Easy to use, but you have to find them first

These distros are pretty obscure, though. You'll probably never have heard of any of them. Forget the big-name ones such as SUSE Linux Enterprise Server (SLES) or Red Hat Enterprise Linux (RHEL). All the big players shamefully neglect the user-interface side of their server offerings. Their "server distributions" are no more a server OS than a box of Lego is a toy car.

SLES and RHEL are just bags of components for skilled sysadmins to construct a server to fulfil some task. First, you install the OS, then on top of that, you install the server applications – say Apache to serve web pages or whatever – and hand-write the config files to make it do what you need. Then you modify more config files and settings to lock down the machine's security, possibly install some monitoring tools and deploy it. It's a complex and elaborate task and the various tools to remotely provision machines or push ready-made config files onto new servers don't save the work, they merely move it elsewhere.

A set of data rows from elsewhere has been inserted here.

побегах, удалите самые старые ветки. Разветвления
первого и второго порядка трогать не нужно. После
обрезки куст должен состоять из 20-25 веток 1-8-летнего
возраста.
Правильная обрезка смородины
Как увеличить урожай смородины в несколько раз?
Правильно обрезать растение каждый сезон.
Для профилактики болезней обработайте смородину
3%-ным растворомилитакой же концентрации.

Even a handy shortcut such as Webmin only simplifies things a bit – you still need to know about what services to install and how to configure them. Webmin saves you editing config files yourself, but you still need to know what needs to go into those files.

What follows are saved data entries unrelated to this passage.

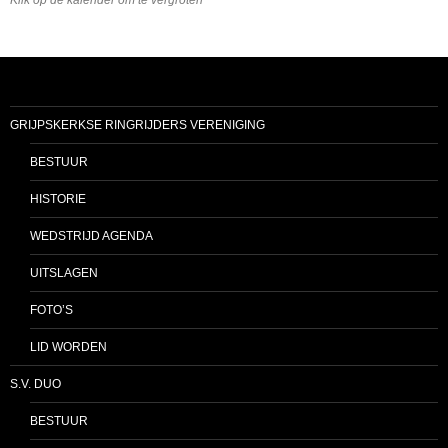
GRIJPSKERKSE RINGRIJDERS VERENIGING
BESTUUR
HISTORIE
WEDSTRIJD AGENDA
UITSLAGEN
FOTO’S
LID WORDEN
S.V. DUO
BESTUUR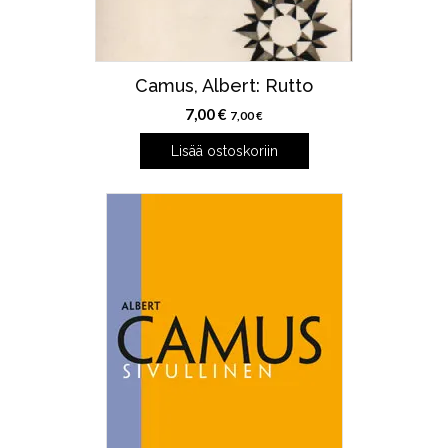
Camus, Albert: Rutto
7,00
€
7,00
€
Lisää ostoskoriin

As such, Linux might be an excellent server platform with robust enterprise-quality apps, but you need to wheel in the black T-shirt brigade to build and maintain your servers. Most businesses run Windows, meaning that Windows techies are far more plentiful, a lot cheaper, and more easily findable. And replaceable.

So long as you have a fairly ordinary list of requirements – file sharing (so that people can keep their work on a shared network drive), email (so that everyone has a company email address), printer sharing (so you don't need one printer per desk), possibly hosting a company web page, and so on – then an all-in-one server distro will sort you out just fine. Getting it up and running is no more than an afternoon's work for any reasonably competent techie with basic networking and general technical knowledge.

The contenders and the big bruiser lurking in the wings

For about five hundred quid, Microsoft will of course be very happy to sell you Windows Small Business Server with a sumptuous five whole client licences. An extra five seats will be another couple of hundred quid, thanks very much, and it grows from there. For 20 seats, SBS can cost well over £1,000, more than even a quite highly-specced purpose-built server machine. Also, SBS, as it is not-very-affectionately known, is quite a complex bit of software and its administration has its own specialist skill-set: it is not the same as administering ordinary Exchange Server on vanilla Windows Server.

Which is where our specialist Linux distros comes into play. There are three main contenders: SME Server, ClearOS and Zentyal.